Можно говорить и о многих других точках соприкосновения между философскими концепциями обоих мыслителей. В первую очередь нам хотелось бы отметить, что на путях борьбы с дуализмом субъекта и объекта оба мыслителя испытывали глубочайшую потребность выйти за пределы субъекта и объекта и формулировать нечто более важное, способное объединить в себе и субъект и объект. Подобного рода тенденция у Шеллинга очень сильна, но, как мы видели выше, Вл. Соловьев прямо учит о «положительном ничто», которое, будучи выше всех субъектов и объектов, по этому самому и не допускает для себя никакой предикации. Такая концепция, конечно, могла быть навеяна Шеллингом; и воздействие Шеллинга на Вл. Соловьева в данном случае даже более вероятно, чем воздействие неоплатоников или Оригена. Повторяем, однако, ни о каком прямом заимствовании у Шеллинга не может идти и речи.

Может быть, Шеллинг имел значение для Вл. Соловьева в смысле высокой онтологической и гносеологической значимости искусства. Но у Шеллинга это превознесение искусства носит чисто романтический характер, чего нельзя сказать о Вл. Соловьеве, дававшем в «Критике отвлеченных начал» по преимуществу категориально-логическое построение теории искусства.

О прямом расхождении Вл. Соловьева с Шеллингом тоже сказать необходимо. Так, мимо Соловьева прошел весь натурфилософский период Шеллинга. Ко времени Соловьева после натурфилософии Шеллинга прошло целое столетие, так что натурфилософские работы Шеллинга 90-х годов XVIII в., конечно, были для Вл. Соловьева чем-то весьма устаревшим. Нечто шеллингианское можно находить в позднейшей работе Вл. Соловьева «Красота в природе» (1889).

Необходимо отметить, что и последний период творчества Шеллинга, когда он создавал свою четырехтомную «Философию мифологии и откровения», тоже прошел мимо Вл. Соловьева. Термином «миф» Вл. Соловьев даже совсем не пользуется. У Вл. Соловьева была собственная «философия мифологии и откровения», которая с Шеллингом не имела ничего общего. Читатель может найти ее в работах Вл. Соловьева «Чтения о Богочеловечестве» (1877–1881) и «Духовные основы жизни» (1882–1884). И вообще необходимо сказать, что Вл. Соловьев с начала и до конца ориентировался на христианское богословие, и особенно на православие, в то время как Шеллинг в своих философских устремлениях навсегда остался антицерковным протестантом.

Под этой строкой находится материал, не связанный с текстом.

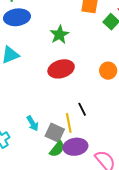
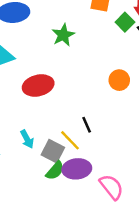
red ellipse: (61, 69) -> (38, 85), moved
yellow line: (69, 123) -> (70, 140), turned -36

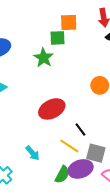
green square: (125, 22) -> (58, 38), moved, turned -35
red ellipse: (38, 85) -> (52, 109), moved
gray square: (53, 151) -> (96, 153), moved

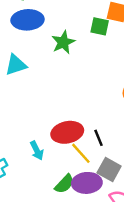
green star: (44, 58) -> (63, 42), moved
red ellipse: (52, 109) -> (67, 132), moved

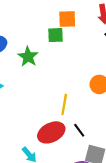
yellow line: (81, 153) -> (64, 104), moved, turned 66

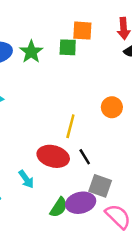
green star: (28, 57) -> (31, 52), moved
red ellipse: (51, 132) -> (53, 156), turned 36

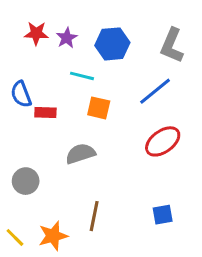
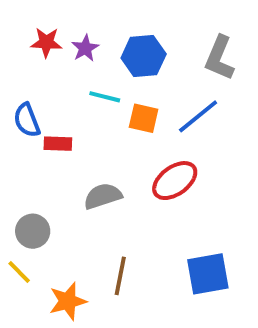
orange square: (99, 108) -> (144, 118), moved
red ellipse: (163, 141) -> (175, 181), moved
blue square: (163, 215) -> (208, 274), size x1.6
yellow line: (15, 237) -> (19, 272), moved

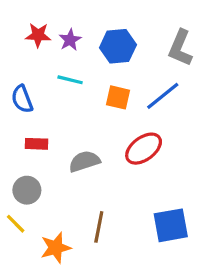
cyan line: (105, 97) -> (70, 80), moved
red rectangle: (58, 144) -> (36, 144), moved

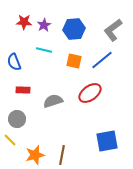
gray L-shape: (180, 48) -> (113, 30), turned 30
brown line: (99, 227) -> (62, 155), moved

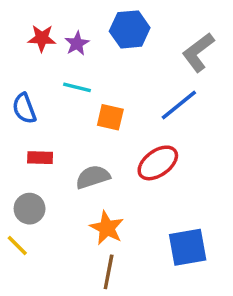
blue hexagon: (74, 29) -> (130, 29), moved
orange square: (74, 61) -> (110, 117), moved
orange star: (35, 155) -> (107, 228), moved, turned -30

10. Вл. Соловьев и Гегель. Насколько Вл. Соловьев глубоко разбирался в Гегеле, видно по его блестящей статье «Гегель» в Словаре Брокгауза и Ефрона. Приведем начало этой статьи: «Гегель может быть назван философом по преимуществу, ибо изо всех философов только для него одного философия была все. У других мыслителей она есть старание постигнуть смысл сущего; у Гегеля, напротив, само сущее старается стать философией, превратиться в чистое мышление. Прочие философы подчиняли свое умозрение независимому от него объекту; для одних этот объект был Бог, для других — природа. Для Гегеля, напротив, сам Бог был лишь философствующий ум, который только в совершенной философии достигает и своего собственного абсолютного совершенства; на природу же в ее эмпирических явлениях Гегель смотрел как на чешую, которую сбрасывает в своем движении змея абсолютной диалектики» (4, 10, 301). Если выразить кратчайшей формулой, что такое Гегель, то, кажется, лучше и не скажешь, чем это сказал здесь Вл. Соловьев.

Это делает соловьевскую критику гегельянства весьма интересным предметом для исследования. Гегель настолько труден для усвоения, что подавляющее большинство критиков Гегеля критикуют его без всякого проникновения в сущность того, что Гегель мыслил и писал. Вл. Соловьев относится к тому небольшому числу знатоков Гегеля, которые не только глубоко его понимают, но находят необходимым в то же самое время и весьма существенно его критиковать.